Task to complete: With the images removed, repeat the data below exactly.

Given information:
————
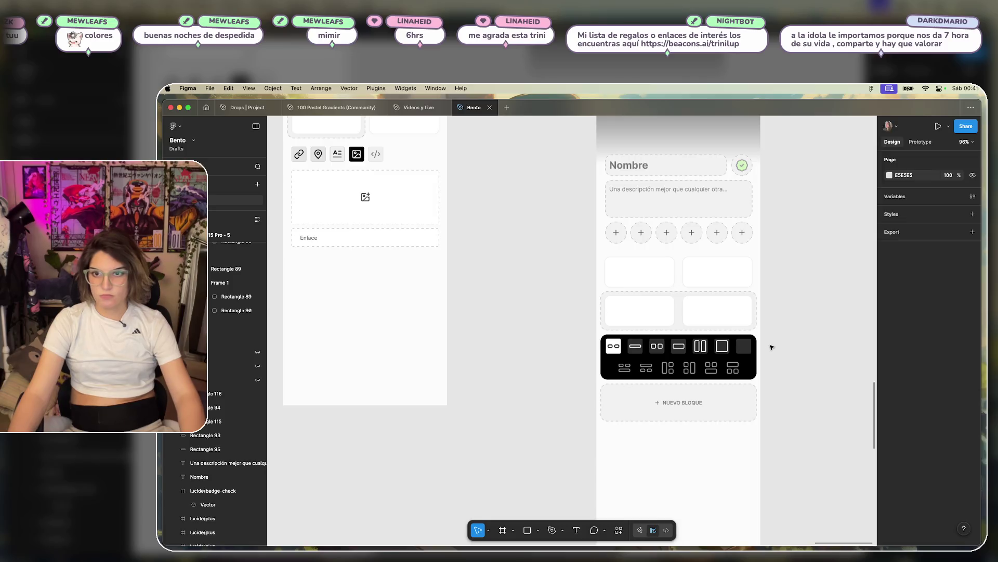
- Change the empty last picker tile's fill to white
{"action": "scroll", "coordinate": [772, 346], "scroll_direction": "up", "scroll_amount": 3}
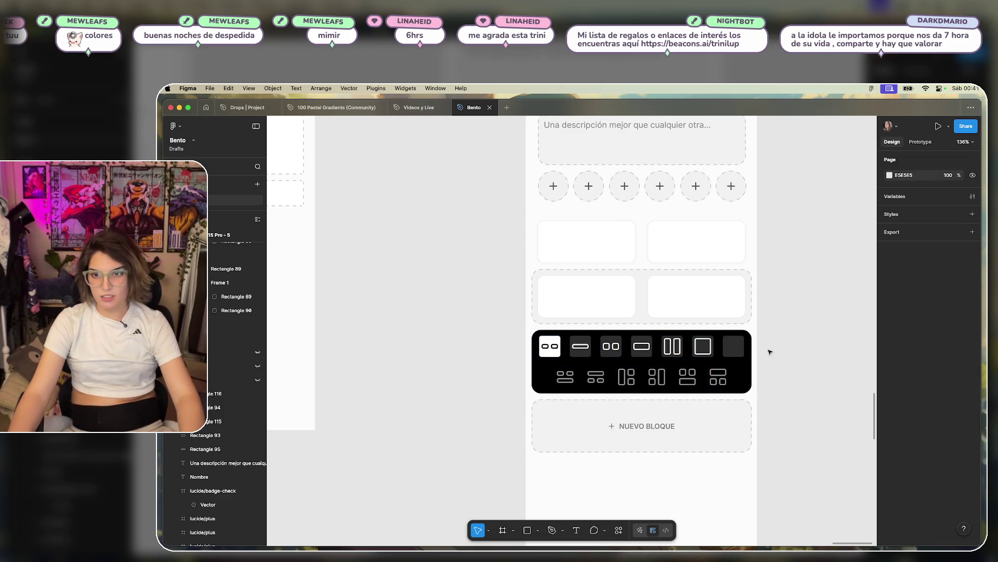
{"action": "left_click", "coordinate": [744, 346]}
————
Written reply:
- Change the empty last picker tile's fill to white
{"action": "scroll", "coordinate": [772, 346], "scroll_direction": "up", "scroll_amount": 3}
{"action": "left_click", "coordinate": [744, 346]}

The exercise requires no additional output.